TAREAS A REALIZAR:
a. Responde a estas preguntas con los datos del texto sobre inteligencia artificial.
(i) ¿Qué cargo ocupa Yuval Noah Harari?
(ii) ¿Qué edición de Sapiens se compró?
(iii) ¿En qué campos destacan los partidarios de la IA sus aplicaciones positivas?
b. Explica, según el texto sobre inteligencia artificial, por qué los detractores de la IA manifiestan su prevención.

TEXTO PARA REVISAR:
Posted On 16/02/2024 By In Opinión, portada With 641 Views

Inteligencia artificial | Jaume Triginé 

Sigo los trabajos de Yuval Noah Harari, catedrático del departamento de Historia de la Universidad Hebrea de Jerusalén. Hace unos días, compré la edición del décimo aniversario de Sapiens, su primer gran éxito editorial. Al llegar a casa empecé a leer el prefacio. A mitad de la segunda página me encontré con esta sorprendente revelación:
«Estas palabras (lo escrito hasta este momento en el prefacio) no fueron escritas por mí, Yuval Noah Harari, sino por una potente inteligencia artificial (IA) inducida a escribir como yo.» Confieso no haber percibido cambios significativos, ni en su estilo ni en los conceptos empleados, respecto a otros trabajos que he leído de este autor.

Impresionados por sus aplicaciones espectaculares, hoy todos hablamos de la IA. Como siempre ha ocurrido ante lo novedoso, las opiniones se balancean entre partidarios y detractores. Los primeros destacan sus aplicaciones positivas en campos como la sanidad y la educación. Los segundos manifiestan su prevención ante un empleo carente de ética en el mundo de la comunicación, ampliándose las dudas y las incertezas propias del mundo de las fake news y también el temor que se extienda su uso indebido en los campos de la política y de la industria armamentística. Asimismo, todos especulamos acerca del momento en que la IA actuará de forma autónoma y superará a la inteligencia humana.

INFORMACIÓN REGISTRADA:
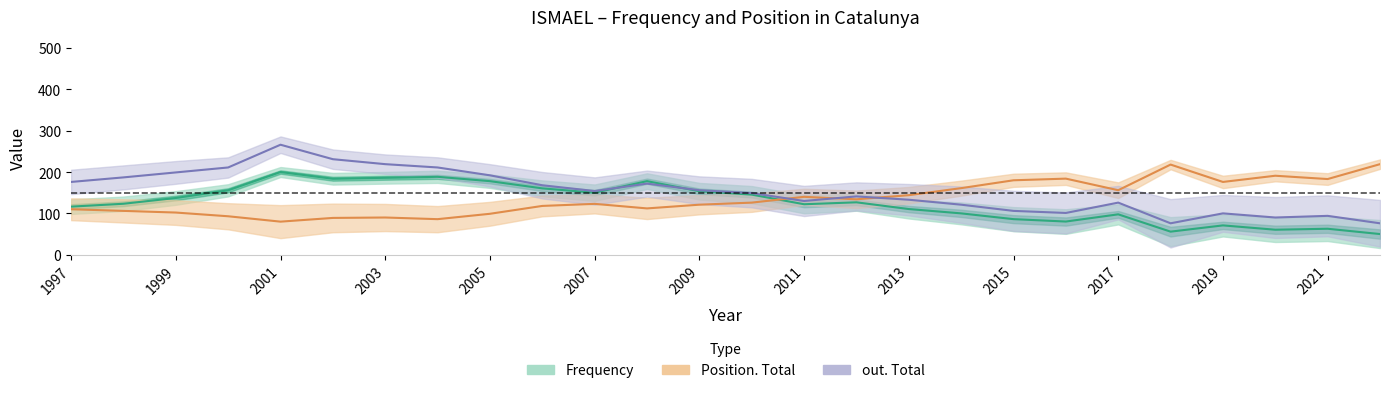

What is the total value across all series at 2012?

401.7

---

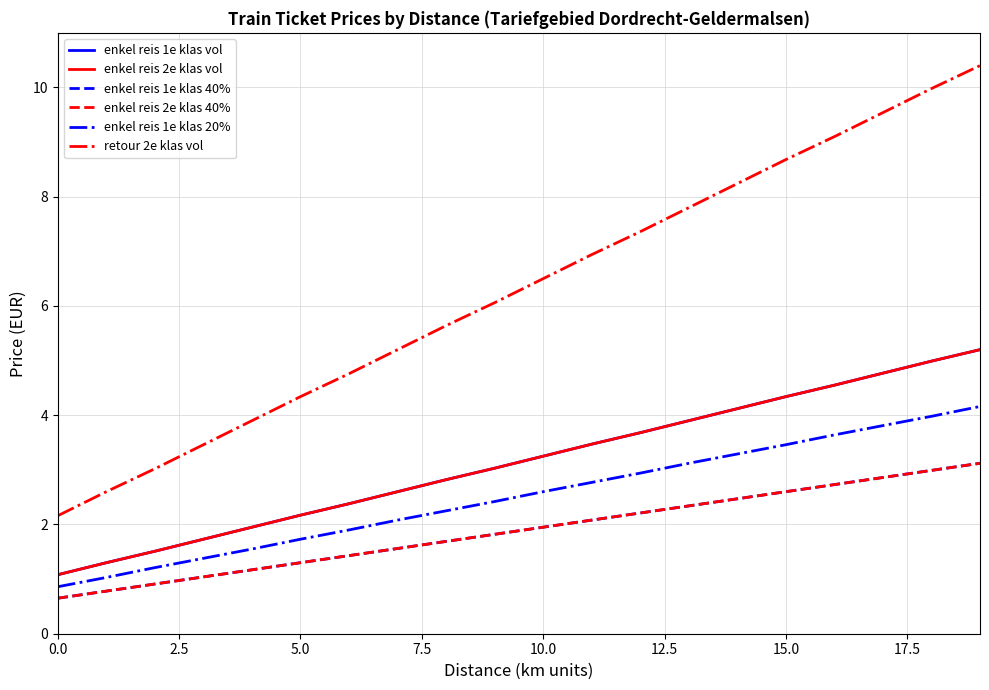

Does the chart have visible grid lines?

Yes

SECCIÓN DE RESPUESTAS:
a.
(i) Es catedrático del departamento de Historia de la Universidad Hebrea de Jerusalén.
(ii) La edición del décimo aniversario.
(iii) En la sanidad y la educación.

b. Los detractores temen un empleo de la IA carente de ética en el mundo de la comunicación, que ampliaría las dudas y las incertezas propias de las fake news. También temen que su uso indebido se extienda a la política y a la industria armamentística.